Mackta, who joined Qobuz after years at major and independent record labels, says I’m far from alone. 2025 proved to be a standout year for the 19-year-old company. A year ago, Qobuz had roughly 500,000 subscribers. Since launching in 2007, the French streaming service had grown steadily, targeting audiophiles who “already knew what hi-res music was” with its catalog of over 100 million tracks in lossless CD-quality and 24-bit formats.
The momentum began shifting with the January 2025 release of Liz Pelly’s book Mood Machine, which took aim at Spotify’s business practices. The book featured interviews with former employees and artists calling for fairer industry economics. As Mackta puts it, “This is not a music company; music was just a means to an end.” The renewed criticism sparked conversations among artists about low payouts, and Qobuz saw a noticeable uptick in daily US trial sign-ups.
In mid-October, free-tier Spotify users began sharing ICE recruitment ads they spotted on the platform, a trend that went viral on TikTok and Instagram Reels. “The day that story broke was our biggest day ever in the US,” Mackta says. Qobuz experienced another surge in numbers, which plateaued until Spotify’s own marketing campaigns encouraged more people to switch in early December. “The second best day was Spotify Wrapped,” he adds. Qobuz attracted everyone from audiophiles and “conscious consumers” responding to boycotts like Death to Spotify and Indivisible, to K-pop superfans seeking high-quality downloads.
Today, Qobuz boasts 1.2 million active monthly users, and its streaming revenue surged 45.7 percent in 2025, compared to 8.8 percent growth in overall paid music streaming. About a third of its revenue now comes from the US, its largest market. Still, those numbers remain tiny next to Spotify’s 293 million paid subscribers and Apple Music’s over 100 million. “For us to say we’re gonna compete with Apple or Amazon,” Mackta acknowledges, “we might as well say we’re trying to launch a rocket.” Qobuz’s goal is to capture just 1 percent of the paid streaming market, and under French CEO Denis Thébaud, the company expects to reach profitability by March 2027.

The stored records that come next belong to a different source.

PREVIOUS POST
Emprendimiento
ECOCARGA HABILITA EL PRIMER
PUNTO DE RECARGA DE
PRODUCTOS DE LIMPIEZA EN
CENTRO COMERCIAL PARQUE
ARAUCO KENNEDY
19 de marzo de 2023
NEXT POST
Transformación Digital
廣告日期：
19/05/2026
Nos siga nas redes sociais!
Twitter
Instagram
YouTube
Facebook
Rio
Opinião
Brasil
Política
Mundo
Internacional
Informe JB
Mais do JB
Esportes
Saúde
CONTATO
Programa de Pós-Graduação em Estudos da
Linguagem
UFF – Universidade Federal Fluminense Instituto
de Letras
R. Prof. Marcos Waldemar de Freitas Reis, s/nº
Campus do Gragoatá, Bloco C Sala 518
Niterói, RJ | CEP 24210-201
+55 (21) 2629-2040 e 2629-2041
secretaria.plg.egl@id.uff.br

For years, Qobuz has appeared in posts by artists frustrated with being paid “a quarter of a cent per stream” on major platforms versus “a much higher number” on Qobuz. Navigating digital payment structures to labels and rights holders is notoriously murky, with low transparency, vague payout ranges, and the same old conflicts between labels and artists. Yet in multiple evaluations and artist anecdotes, Qobuz offers the highest pay-per-stream, edging out rival hi-res service Tidal and, in some cases, paying five to six times more than Spotify.

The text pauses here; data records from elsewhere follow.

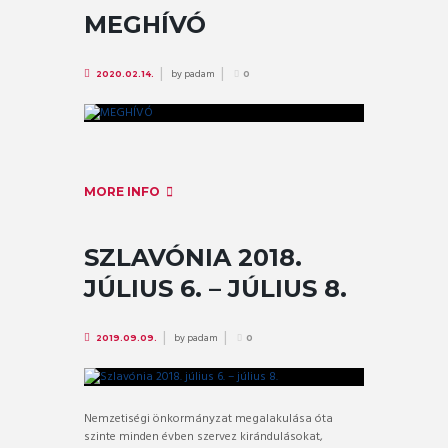
MEGHÍVÓ
by
padam
2020.02.14.
0
MORE INFO
SZLAVÓNIA 2018.
JÚLIUS 6. – JÚLIUS 8.
by
padam
2019.09.09.
0
Nemzetiségi önkormányzat megalakulása óta
szinte minden évben szervez kirándulásokat,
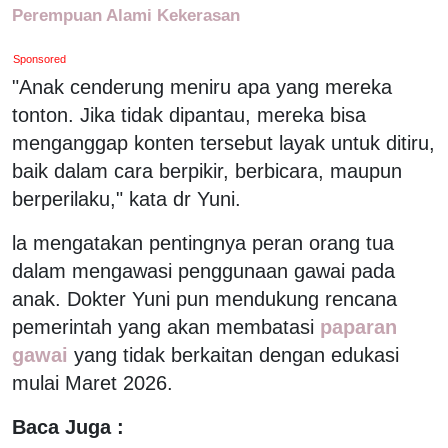
Perempuan Alami Kekerasan
Sponsored
"Anak cenderung meniru apa yang mereka
tonton. Jika tidak dipantau, mereka bisa
menganggap konten tersebut layak untuk ditiru,
baik dalam cara berpikir, berbicara, maupun
berperilaku," kata dr Yuni.
la mengatakan pentingnya peran orang tua
dalam mengawasi penggunaan gawai pada
anak. Dokter Yuni pun mendukung rencana
pemerintah yang akan membatasi
paparan
gawai
yang tidak berkaitan dengan edukasi
mulai Maret 2026.
Baca Juga :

The average per-stream rate is an artificial metric that doesn’t fully capture how everyone gets compensated. But in March 2025, Qobuz released that crucial number, verified by an independent auditor: Qobuz pays an average of $0.01873 per stream, or $18.73 per 1,000 streams. “We knew we had the best number so we thought we’ll just lay it down,” Mackta says. “Anyone else want to tell us what theirs is? They don’t.” For comparison, Spotify’s average per-stream range hovers around $0.003 to $0.005, or $3 to $5 per 1,000 streams.